On Behalf of | Mar 2, 2022 | Real Estate Law

Moving into a new property is an exciting time. You may have been anticipating the move for many months and can’t wait to start making the place your own. 

Generally, neighbors tend to be welcoming to new arrivals, or at least not hostile. You may go on to say “hi” to your neighbors every day and even form lasting friendships. Unfortunately, the dream home that you had envisaged does not always come to fruition. Your neighbors may not be as welcoming as you had hoped, and you could end up in a boundary dispute. 

Essentially, a boundary dispute is a disagreement over where legal ownership of a property begins and ends. This type of dispute can take on several forms, with some of the more common types outlined below. 

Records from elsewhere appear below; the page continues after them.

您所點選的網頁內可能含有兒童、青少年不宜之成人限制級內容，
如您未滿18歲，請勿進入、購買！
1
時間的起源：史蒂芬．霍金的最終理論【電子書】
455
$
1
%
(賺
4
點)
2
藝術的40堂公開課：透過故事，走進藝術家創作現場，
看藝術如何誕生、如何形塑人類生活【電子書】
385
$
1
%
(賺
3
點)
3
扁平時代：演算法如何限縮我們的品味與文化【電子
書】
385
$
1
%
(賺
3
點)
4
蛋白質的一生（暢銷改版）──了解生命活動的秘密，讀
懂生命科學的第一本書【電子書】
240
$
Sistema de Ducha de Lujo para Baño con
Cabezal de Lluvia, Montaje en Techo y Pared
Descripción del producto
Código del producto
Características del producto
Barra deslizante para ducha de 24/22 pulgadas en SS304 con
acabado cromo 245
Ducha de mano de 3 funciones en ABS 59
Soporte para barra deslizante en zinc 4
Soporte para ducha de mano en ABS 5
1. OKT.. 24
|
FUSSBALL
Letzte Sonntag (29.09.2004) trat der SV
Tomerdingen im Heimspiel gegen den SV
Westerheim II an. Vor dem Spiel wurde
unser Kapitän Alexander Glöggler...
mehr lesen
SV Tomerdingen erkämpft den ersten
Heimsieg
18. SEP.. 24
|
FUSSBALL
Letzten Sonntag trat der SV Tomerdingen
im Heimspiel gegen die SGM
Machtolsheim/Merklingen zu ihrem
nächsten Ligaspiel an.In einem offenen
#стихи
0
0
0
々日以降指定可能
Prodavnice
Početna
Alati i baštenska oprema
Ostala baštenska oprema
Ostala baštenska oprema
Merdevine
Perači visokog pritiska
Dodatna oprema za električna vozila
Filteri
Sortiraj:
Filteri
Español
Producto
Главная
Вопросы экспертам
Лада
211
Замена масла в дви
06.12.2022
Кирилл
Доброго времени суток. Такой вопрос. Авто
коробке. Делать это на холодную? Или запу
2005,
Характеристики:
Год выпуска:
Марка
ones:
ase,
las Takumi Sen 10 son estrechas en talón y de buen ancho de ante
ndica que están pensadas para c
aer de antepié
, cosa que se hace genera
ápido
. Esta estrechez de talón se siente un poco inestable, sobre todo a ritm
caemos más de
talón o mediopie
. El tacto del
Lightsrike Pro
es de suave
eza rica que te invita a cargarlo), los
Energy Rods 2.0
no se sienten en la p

Disagreements over fencing 

A fence is one way to maintain privacy and also outline the border of your property. The trouble is, neighbors don’t always appreciate them. Front or rear gardens may previously have been left unfenced, and the neighbor may argue that your new fence intrudes on their property. 

You might be able to resolve this by showing them any legal paperwork you have close to hand. Unfortunately, this is often not enough, and your word or the expert opinion of your surveyor may not be trusted. Your neighbor might need to seek an opinion from their own surveyor before they are satisfied with your claims.

Extensions to property 

Much like fencing disputes, if you extend a property and your neighbor believes it encroaches on their land, problems can arise. You are perfectly entitled to carry out home improvements, but make sure you check the legal boundaries before construction commences. If your neighbor is building an extension and you suspect that it crosses boundary lines, be sure to take action early. Due to the permanent nature of extension buildings, it is not always practical to have them removed once construction is complete. 

Boundary disputes can be complex, but the courts do resolve them every day. If you are in the middle of a disagreement involving real estate, make sure you are aware of your legal rights.